What the task asks: Every entry is to be returned exactly as it stands; the pictures are to be dropped.

··········

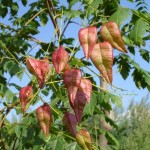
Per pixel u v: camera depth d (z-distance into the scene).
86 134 2.20
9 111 2.71
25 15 4.04
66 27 3.17
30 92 2.23
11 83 3.71
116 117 18.73
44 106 2.14
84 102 1.84
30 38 3.67
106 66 1.67
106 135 3.72
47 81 2.20
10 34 3.79
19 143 2.99
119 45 1.76
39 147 2.88
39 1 3.88
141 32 2.20
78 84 1.77
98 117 3.81
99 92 3.35
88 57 1.68
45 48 3.62
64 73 1.80
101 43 1.73
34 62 2.06
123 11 2.31
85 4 3.21
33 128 3.00
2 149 3.06
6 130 3.09
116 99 3.29
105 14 2.98
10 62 3.48
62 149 2.88
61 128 3.44
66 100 3.25
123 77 3.97
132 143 21.30
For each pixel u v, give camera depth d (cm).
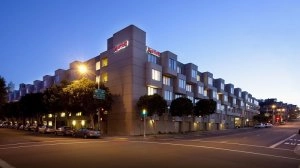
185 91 6084
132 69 4822
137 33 5009
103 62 5594
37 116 7156
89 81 4641
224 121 8844
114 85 5144
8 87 4375
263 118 12275
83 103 4450
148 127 5069
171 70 5588
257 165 1483
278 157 1861
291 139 3744
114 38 5309
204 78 7600
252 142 3100
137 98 4872
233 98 9969
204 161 1566
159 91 5403
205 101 5925
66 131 4291
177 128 5997
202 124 7219
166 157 1694
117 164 1402
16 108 7612
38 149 2050
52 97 5147
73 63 6738
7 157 1623
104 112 5112
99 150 2019
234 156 1822
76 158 1591
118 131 4919
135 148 2206
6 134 4388
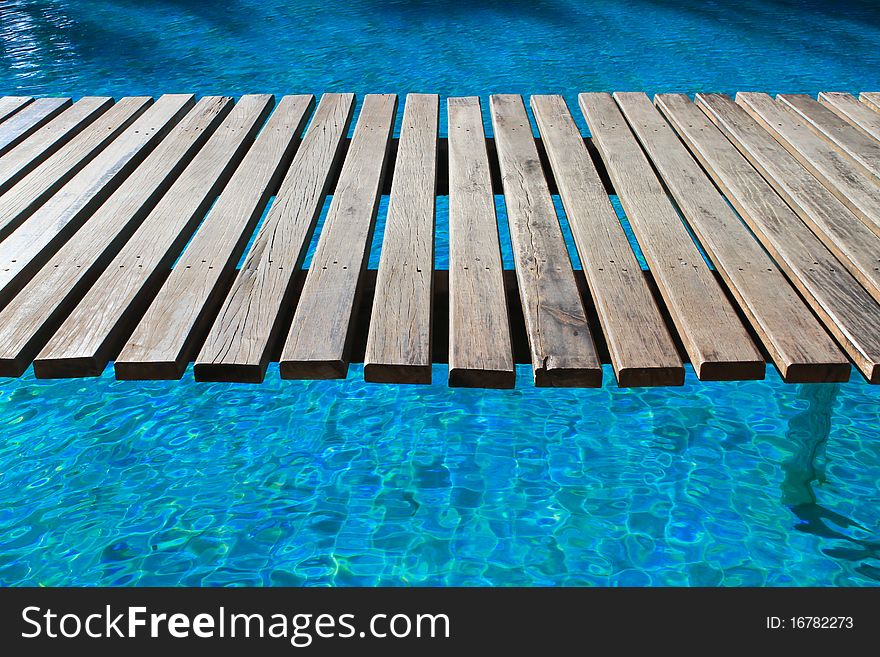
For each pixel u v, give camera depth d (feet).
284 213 9.99
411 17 33.14
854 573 9.60
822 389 12.91
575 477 11.25
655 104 14.20
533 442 12.00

··········

Finished exercise:
Per pixel u v: camera depth d (z-distance into the scene).
86 134 2.20
9 111 2.71
25 15 4.04
66 27 3.17
30 92 2.23
11 83 3.71
116 117 18.73
44 106 2.14
84 102 1.84
30 38 3.67
106 66 1.67
106 135 3.72
47 81 2.20
10 34 3.79
19 143 2.99
119 45 1.76
39 147 2.88
39 1 3.88
141 32 2.20
78 84 1.77
98 117 3.81
99 92 3.35
88 57 1.68
45 48 3.62
64 73 1.80
101 43 1.73
34 62 2.06
123 11 2.31
85 4 3.21
33 128 3.00
2 149 3.06
6 130 3.09
116 99 3.29
105 14 2.98
10 62 3.48
62 149 2.88
61 128 3.44
66 100 3.25
123 77 3.97
132 143 21.30
For each pixel u v, give camera depth d (cm).
185 91 6084
132 69 4822
137 33 5009
103 62 5594
37 116 7156
89 81 4641
224 121 8844
114 85 5144
8 87 4375
263 118 12275
83 103 4450
148 127 5069
171 70 5588
257 165 1483
278 157 1861
291 139 3744
114 38 5309
204 78 7600
252 142 3100
137 98 4872
233 98 9969
204 161 1566
159 91 5403
205 101 5925
66 131 4291
177 128 5997
202 124 7219
166 157 1694
117 164 1402
16 108 7612
38 149 2050
52 97 5147
73 63 6738
7 157 1623
104 112 5112
99 150 2019
234 156 1822
76 158 1591
118 131 4919
135 148 2206
6 134 4388
For each pixel u v, give camera depth d (feet).
284 213 9.99
411 17 33.14
854 573 9.60
822 389 12.91
575 477 11.25
655 104 14.20
533 442 12.00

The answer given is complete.